The process of coercing verbs into a new verb class with new meaning was a central part of my dissertation. Damned interesting stuff. I found some really weird examples too. For example I found a sentence like "Chris joked Willie into going to the movie with us", meaning Chris used the act of joking to convince Willie to do something he otherwise would not have done.

2 comments:

Chris Brew said...

I like your comment about 'stopped'. Entirely correct to point out that judgements about the semantics of verbs are based on judgements about individual occurrences of verbs in particular contexts.

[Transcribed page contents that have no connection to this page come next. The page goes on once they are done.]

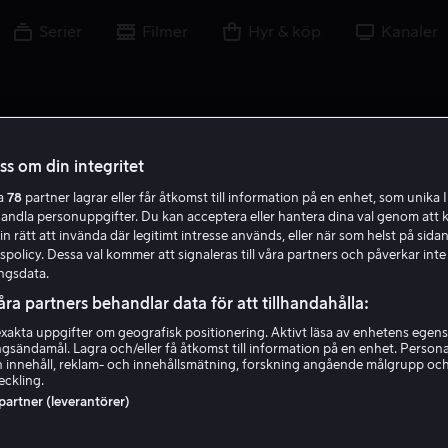
Serier
Filmer
Hyr & köp
Kanaler
oss om din integritet
ra
78
partner lagrar eller får åtkomst till information på en enhet, som unika I
L B
handla personuppgifter. Du kan acceptera eller hantera dina val genom att k
in rätt att invända där legitimt intresse används, eller när som helst på sidan
policy. Dessa val kommer att signaleras till våra partners och påverkar inte
ngsdata.
åra partners behandlar data för att tillhandahålla:
akta uppgifter om geografisk positionering. Aktivt läsa av enhetens egens
ingsändamål. Lagra och/eller få åtkomst till information på en enhet. Perso
Lindsay Beamish
 innehåll, reklam- och innehållsmätning, forskning angående målgrupp oc
eckling.
 partner (leverantörer)
Skådespelare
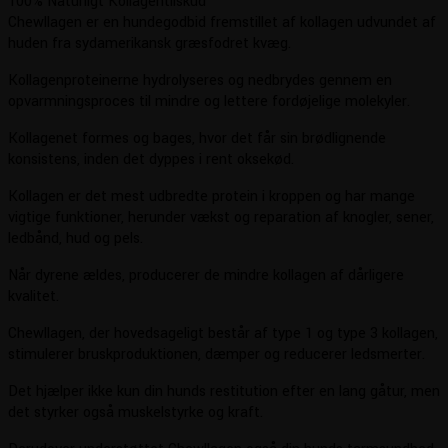
100% Naturligt Kollagentilskud
Chewllagen er en hundegodbid fremstillet af kollagen udvundet af
huden fra sydamerikansk græsfodret kvæg.
Kollagenproteinerne hydrolyseres og nedbrydes gennem en
opvarmningsproces til mindre og lettere fordøjelige molekyler.
Kollagenet formes og bages, hvor det får sin brødlignende
konsistens, inden det dyppes i rent oksekød.
Kollagen er det mest udbredte protein i kroppen og har mange
vigtige funktioner, herunder vækst og reparation af knogler, sener,
ledbånd, hud og pels.
Når dyrene ældes, producerer de mindre kollagen af dårligere
kvalitet.
Chewllagen, der hovedsageligt består af type 1 og type 3 kollagen,
stimulerer bruskproduktionen, dæmper og reducerer ledsmerter.
Det hjælper ikke kun din hunds restitution efter en lang gåtur, men
det styrker også muskelstyrke og kraft.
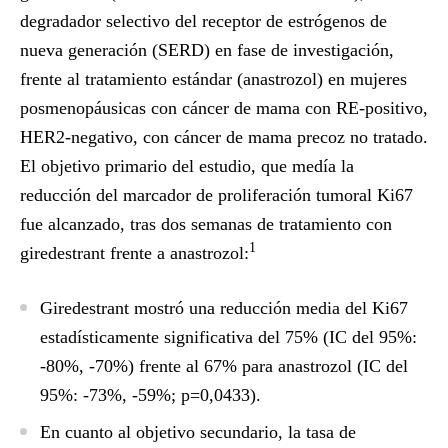
degradador selectivo del receptor de estrógenos de
nueva generación (SERD) en fase de investigación,
frente al tratamiento estándar (anastrozol) en mujeres
posmenopáusicas con cáncer de mama con RE-positivo,
HER2-negativo, con cáncer de mama precoz no tratado.
El objetivo primario del estudio, que medía la
reducción del marcador de proliferación tumoral Ki67
fue alcanzado, tras dos semanas de tratamiento con
1
giredestrant frente a anastrozol:
Giredestrant mostró una reducción media del Ki67
estadísticamente significativa del 75% (IC del 95%:
-80%, -70%) frente al 67% para anastrozol (IC del
95%: -73%, -59%; p=0,0433).
En cuanto al objetivo secundario, la tasa de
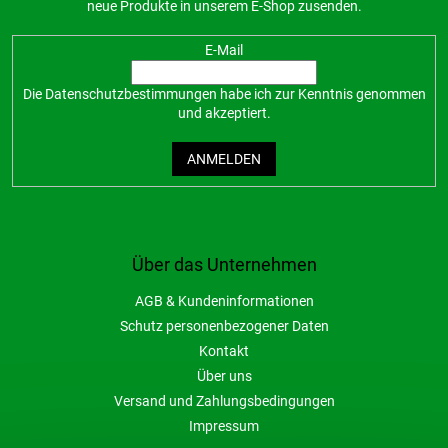
neue Produkte in unserem E-Shop zusenden.
E-Mail
Die
Datenschutzbestimmungen
habe ich zur Kenntnis genommen
und akzeptiert.
ANMELDEN
Über das Unternehmen
AGB & Kundeninformationen
Schutz personenbezogener Daten
Kontakt
Über uns
Versand und Zahlungsbedingungen
Impressum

If you allow me to guess, I'd hazard the suggestion that the "mental lexicon" is far messier than we linguists often assume, with multiple, cross-cutting and partial classifications that are used for different purposes. Whether you gather evidence through priming, FMRI, corpus work or systematic appeal to intuition, you are going to get a partial view. If this is right, there is no gold standard. FrameNet is great, but I think the reason it is so widely used is simply that it is the best known piece of quality work out there.

Certainly, in order to get our work on German verbs going, Sabine Schulte im Walde had to define a verb-class structure of her own. In doing this, there is a real risk of being self-serving, by defining the categories that are biased to what one's favorite tools are likely to do well in recovering.

Two OSU students whom I advised wrote dissertations, in linguistics, on verb classifications.

Kirk Baker found that if you turn the question round, and ask "which of the several classifications of English verbs is best supported by corpus evidence?", the answer seems to be Roget's thesaurus.

http://www.ling.ohio-state.edu/~kbaker/

and Jianguo Li did a thorough exploration of different feature sets for trying to get at Levin classes.

http://www.ling.ohio-state.edu/~jianguo/papers/jianguo-diss.pdf

I fear that I put Kirk and Jianguo in a similar place to you, facing the difficult question of "what in heaven's name do these classifications amount to?", and asking them to somehow come up with interesting and testable hypotheses in an area where everyone is pursuing different goals with different methodologies. I like there work, but I don't think I understood how hard it was going to be when we started out on the enterprise.

Chris said...

Chris, excellent points. Interesting about Roget's too. At the IARPA Metaphor Program, at least one team has replaced WordNet with Roget's because they're getting better results. But I'll leave it to them to publish their results before outing them.

I'll look into Jianguo's work too.

My intuition is that there is no such thing as a verb class in a static, classic category sense of having necessary and sufficient conditions for membership. That's why I was so interested in coercion and instances like "joked X into Y". I got stuck trying to determine a coherent methodology for finding lots of coerced examples.